Le vaillant peuple du Burkina Faso, qui a fait partir le tout puissant Président Blaise Compaoré, pour s’inscrire dans la voie de l’alternance démocratique, vient d’être trahi par les autorités de la transition, lesquelles ont accompli un déni de démocratie: l’adoption d’une loi excluant les proches du régime défunt des scrutins d’octobre prochain.
En effet, le projet de loi modifiant le Code électoral a été adopté par 75 voix pour, 10 contre et 3 abstentions. Les députés du Conseil national de transition (CNT), sentant leur faiblesse sur le terrain politique, ont décidé d’exclure du jeu politique les partisans de Blaise Compaoré.
Le texte rend «inéligibles» les personnes ayant «soutenu un changement inconstitutionnel portant atteinte au principe de l’alternance démocratique». En clair, ce sont les responsables de l’ancien système qui sont visés. Il leur est donc interdit de prendre part aux élections présidentielle et législatives du 11 octobre prochain.
Voilà une très grande faute politique, disons démocratique. Comment peut-on empêcher des citoyens libres, égaux en droits et en devoirs, de participer à des consultations électorales? Même ceux qui ont été condamnés ailleurs à des peines d’emprisonnement et à des fortes amendes, n’ont pas perdu leur droit d’éligibilité. Dans le pays des hommes intègres, la vengeance et les rancœurs empêchent le pouvoir de transition d’être lucide.
Ce texte engage ainsi le Burkina Faso, l’un des pays les plus stables de la sous-région, sur la voie de l’instabilité politique. En effet, si, par extraordinaire, le Conseil constitutionnel laissait passer ce déni de démocratie, la real politik obligerait le futur Président à revoir la copie de cette loi inique, qui divise les burkinabè en citoyens de première et seconde zone.

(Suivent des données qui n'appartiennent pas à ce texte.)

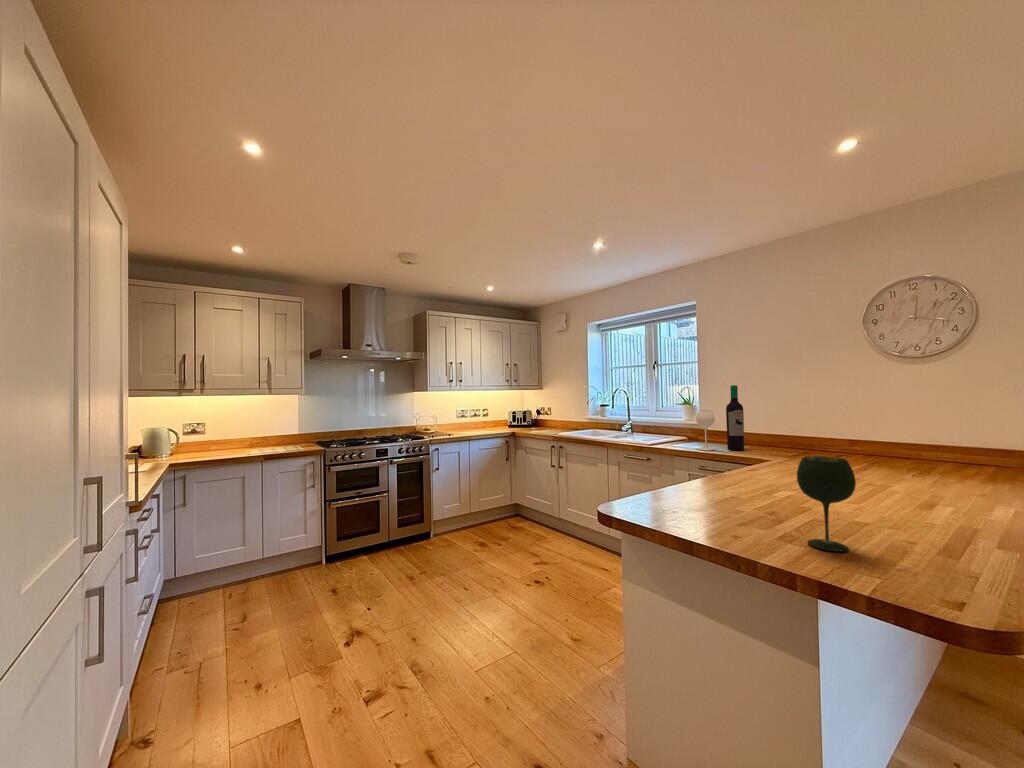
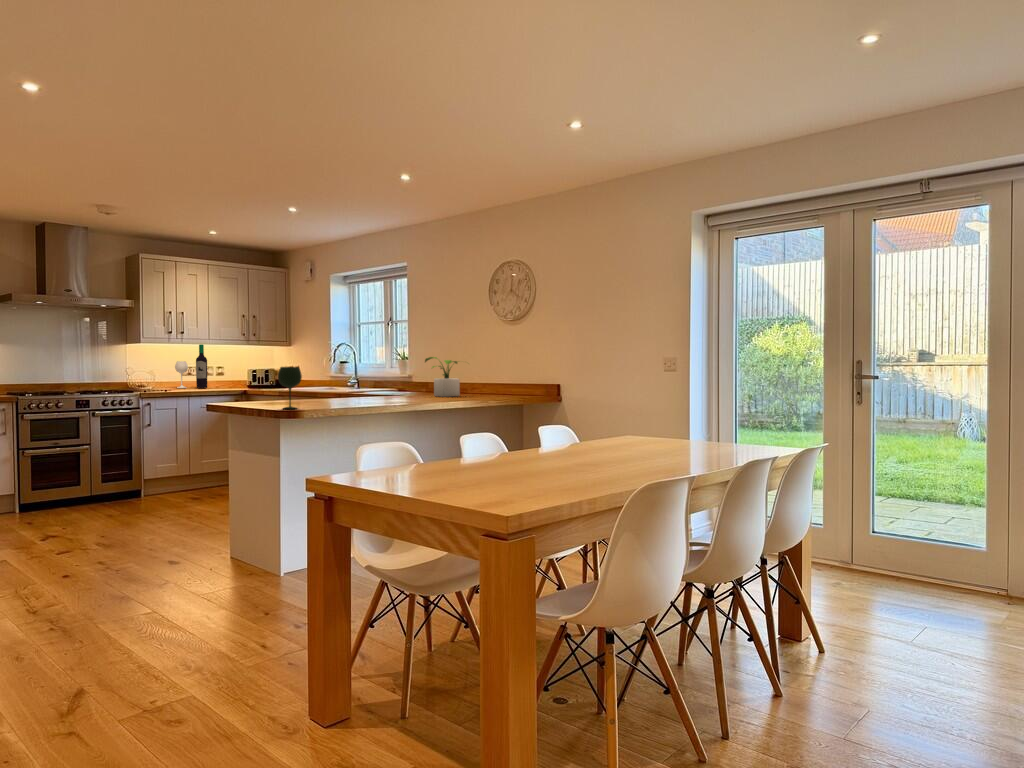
wine bottle: present [696,385,744,450] -> present [175,344,207,388]
potted plant: none [776,407,853,461] -> present [425,357,460,397]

C’est vraiment honteux et injurieux pour la défense des droits de l’homme et des libertés individuelles et collectives. En un mot, c’est un recul démocratique. On ne peut pas combattre un régime pour tentative de tripatouillage constitutionnel et après s’adonner au même jeu, à travers le détricotage de la loi électorale. Que non!
Les responsables de la CDP (ex- parti de Blaise) et tous les burkinabè épris de paix et de justice sociale doivent combattre cette loi, du reste scélérate. Au-delà des frontières du Faso, des voix doivent s’élever pour dire non à cette loi discriminatoire, qui crée l’instabilité au Faso.
Oui, parce que des manifestations auront bel et bien lieu contre ce texte. Même si, par anticipation, des leaders politiques et ancien barons du régime ont été arrêtés, soupçonnés, semble t-il, de préparation de troubles.
Tôt ou tard, des manifestants vont sortir pour réclamer leurs droits constitutionnels, qu’une loi, fût-elle organique, ne peut empêcher par le fait du prince du jour.
La démocratie ne rime pas avec la vengeance et la haine. C’est un comportement qu’on adopte, qu’il pleuve ou qu’il neige. Les principes démocratiques ne changent pas.
Malheureusement, au Burkina Faso, la loi n’est plus impersonnelle. C’est une camisole de force, prise sur mesure. Cela s’appelle un déni démocratique.